* [Problems to solve]
• A. Answer these questions using the forum post about the failing OS/8 build:
(i) On what hardware does the build failure occur?
(ii) How many times has the failure been repeated?
(iii) For which configuration of TD8E is the OS/8 v3d tu56 image being built?
• B. From the forum post about the failing OS/8 build, output everything from "I'm seeing a" down to "configuration of TD8E.", copied without any change.
• C. Go on with the forum post about the failing OS/8 build, starting right after its last line.

* [Given passage]
# # # # #

PiDP-8/I SoftwareForum
Not logged in

Pi B+ build of os8-v3f-extensions fails

(1) By tangent on 2018-12-03 11:30:19 [link]

I'm seeing a repeatable — 3 times now — test failure on my Pi B+ when trying to build the software in-tree:

bin/os8-run ./media/os8/scripts/all-tu56.os8 --enable td12k
Running script file: ./media/os8/scripts/all-tu56.os8
Building OS/8 v3d tu56 image
for td12k configuration of TD8E.
before:
after: .
before: Y
after: SYS BUILT
Traceback (most recent call last):
  File "bin/os8-run", line 222, in <module>
    main()
  File "bin/os8-run", line 206, in main
    os8.run_script_file (script_file)
  File "/home/pidp8i/pidp8i/lib/os8script.py", line 917, in run_script_file
    retval = commands[m.group(1)](rest, script_file)
  File "/home/pidp8i/pidp8i/lib/os8script.py", line 1366, in os8_command
    self.simh.os8_send_cmd ("\\.", os8_comm)
  File "/home/pidp8i/pidp8i/lib/simh.py", line 303, in os8_send_cmd
    self._child.expect ("\n%s$" % prompt)

# # # # #

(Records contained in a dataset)
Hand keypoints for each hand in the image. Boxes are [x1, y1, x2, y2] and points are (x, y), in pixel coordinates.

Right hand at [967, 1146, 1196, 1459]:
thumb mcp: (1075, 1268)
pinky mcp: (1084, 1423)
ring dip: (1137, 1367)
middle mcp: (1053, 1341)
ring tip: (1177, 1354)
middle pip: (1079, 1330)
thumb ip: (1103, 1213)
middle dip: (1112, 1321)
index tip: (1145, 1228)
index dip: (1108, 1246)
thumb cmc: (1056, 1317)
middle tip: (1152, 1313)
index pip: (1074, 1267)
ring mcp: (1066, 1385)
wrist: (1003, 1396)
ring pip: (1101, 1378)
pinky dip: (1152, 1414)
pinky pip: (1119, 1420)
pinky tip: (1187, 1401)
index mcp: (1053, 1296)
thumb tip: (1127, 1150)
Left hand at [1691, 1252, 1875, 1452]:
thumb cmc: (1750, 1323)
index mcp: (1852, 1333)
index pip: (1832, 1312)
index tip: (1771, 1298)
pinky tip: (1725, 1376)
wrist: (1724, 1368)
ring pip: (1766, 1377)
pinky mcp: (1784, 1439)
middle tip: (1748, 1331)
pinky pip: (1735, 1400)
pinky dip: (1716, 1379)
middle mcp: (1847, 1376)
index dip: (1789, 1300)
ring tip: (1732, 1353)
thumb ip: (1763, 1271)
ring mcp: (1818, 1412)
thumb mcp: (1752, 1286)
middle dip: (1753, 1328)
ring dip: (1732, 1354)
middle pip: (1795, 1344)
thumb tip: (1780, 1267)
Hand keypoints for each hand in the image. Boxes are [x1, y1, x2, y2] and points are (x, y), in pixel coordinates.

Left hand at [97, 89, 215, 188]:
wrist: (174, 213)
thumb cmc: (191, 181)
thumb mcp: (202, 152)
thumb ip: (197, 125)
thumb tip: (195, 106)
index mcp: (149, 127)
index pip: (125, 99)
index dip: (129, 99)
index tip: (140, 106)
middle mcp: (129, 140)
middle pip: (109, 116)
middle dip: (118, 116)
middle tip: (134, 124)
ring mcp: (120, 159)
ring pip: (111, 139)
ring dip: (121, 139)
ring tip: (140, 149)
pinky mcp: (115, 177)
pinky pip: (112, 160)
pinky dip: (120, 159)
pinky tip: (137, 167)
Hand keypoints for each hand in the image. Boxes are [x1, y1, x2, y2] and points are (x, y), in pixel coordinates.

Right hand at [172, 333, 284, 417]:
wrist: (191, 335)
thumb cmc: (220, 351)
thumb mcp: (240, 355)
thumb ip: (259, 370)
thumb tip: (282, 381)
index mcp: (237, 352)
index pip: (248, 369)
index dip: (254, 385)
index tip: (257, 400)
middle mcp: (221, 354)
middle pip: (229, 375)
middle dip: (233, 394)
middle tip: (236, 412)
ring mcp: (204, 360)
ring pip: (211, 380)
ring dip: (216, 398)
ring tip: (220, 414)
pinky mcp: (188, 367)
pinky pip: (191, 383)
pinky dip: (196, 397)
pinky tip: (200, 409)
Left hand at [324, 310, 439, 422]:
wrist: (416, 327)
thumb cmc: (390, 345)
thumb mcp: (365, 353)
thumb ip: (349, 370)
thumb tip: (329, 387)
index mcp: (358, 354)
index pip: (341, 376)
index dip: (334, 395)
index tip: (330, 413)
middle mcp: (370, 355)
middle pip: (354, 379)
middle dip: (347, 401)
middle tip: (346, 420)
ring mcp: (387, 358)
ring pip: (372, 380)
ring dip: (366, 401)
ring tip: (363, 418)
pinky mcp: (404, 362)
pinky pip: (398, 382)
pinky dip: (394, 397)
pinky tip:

# # # # #

* [Results for each task]
• A.
(i) A Pi B+.
(ii) Three times.
(iii) The td12k configuration.

• B.
I'm seeing a repeatable — 3 times now — test failure on my Pi B+ when trying to build the software in-tree:

bin/os8-run ./media/os8/scripts/all-tu56.os8 --enable td12k
Running script file: ./media/os8/scripts/all-tu56.os8
Building OS/8 v3d tu56 image
for td12k configuration of TD8E.

• C.
  File "/usr/local/lib/python2.7/dist-packages/pexpect/spawnbase.py", line 327, in expect
    timeout, searchwindowsize, async_)
  File "/usr/local/lib/python2.7/dist-packages/pexpect/spawnbase.py", line 355, in expect_list
    return exp.expect_loop(timeout)
  File "/usr/local/lib/python2.7/dist-packages/pexpect/expect.py", line 104, in expect_loop
    return self.timeout(e)
  File "/usr/local/lib/python2.7/dist-packages/pexpect/expect.py", line 68, in timeout
    raise TIMEOUT(msg)
pexpect.exceptions.TIMEOUT: Timeout exceeded.
<pexpect.pty_spawn.spawn object at 0xb69007b0>
command: /home/pidp8i/pidp8i/bin/pidp8i-sim
args: ['/home/pidp8i/pidp8i/bin/pidp8i-sim']
buffer (last 100 chars): 'R CCL\r\n'
before (last 100 chars): 'R CCL\r\n'
after: <class 'pexpect.exceptions.TIMEOUT'>
match: None
match_index: None
exitstatus: None
flag_eof: False
pid: 22766
child_fd: 5
closed: False
timeout: 30
delimiter: <class 'pexpect.exceptions.EOF'>
logfile: <open file '/home/pidp8i/pidp8i/obj/os8-run.log', mode 'w' at 0xb64fd230>
logfile_read: None
logfile_send: None
maxread: 2000
ignorecase: False
searchwindowsize: None
delaybeforesend: None
delayafterclose: 0.1
delayafterterminate: 0.1
searcher: searcher_re:
    0: re.compile("
\.$")   
Makefile:611: recipe for target 'bin/v3d-td12k.tu56' failed
make: *** [bin/v3d-td12k.tu56] Error 1

These test failures have various attempts at voodoo debugging interspersed. (make clean, make reconfig, etc.)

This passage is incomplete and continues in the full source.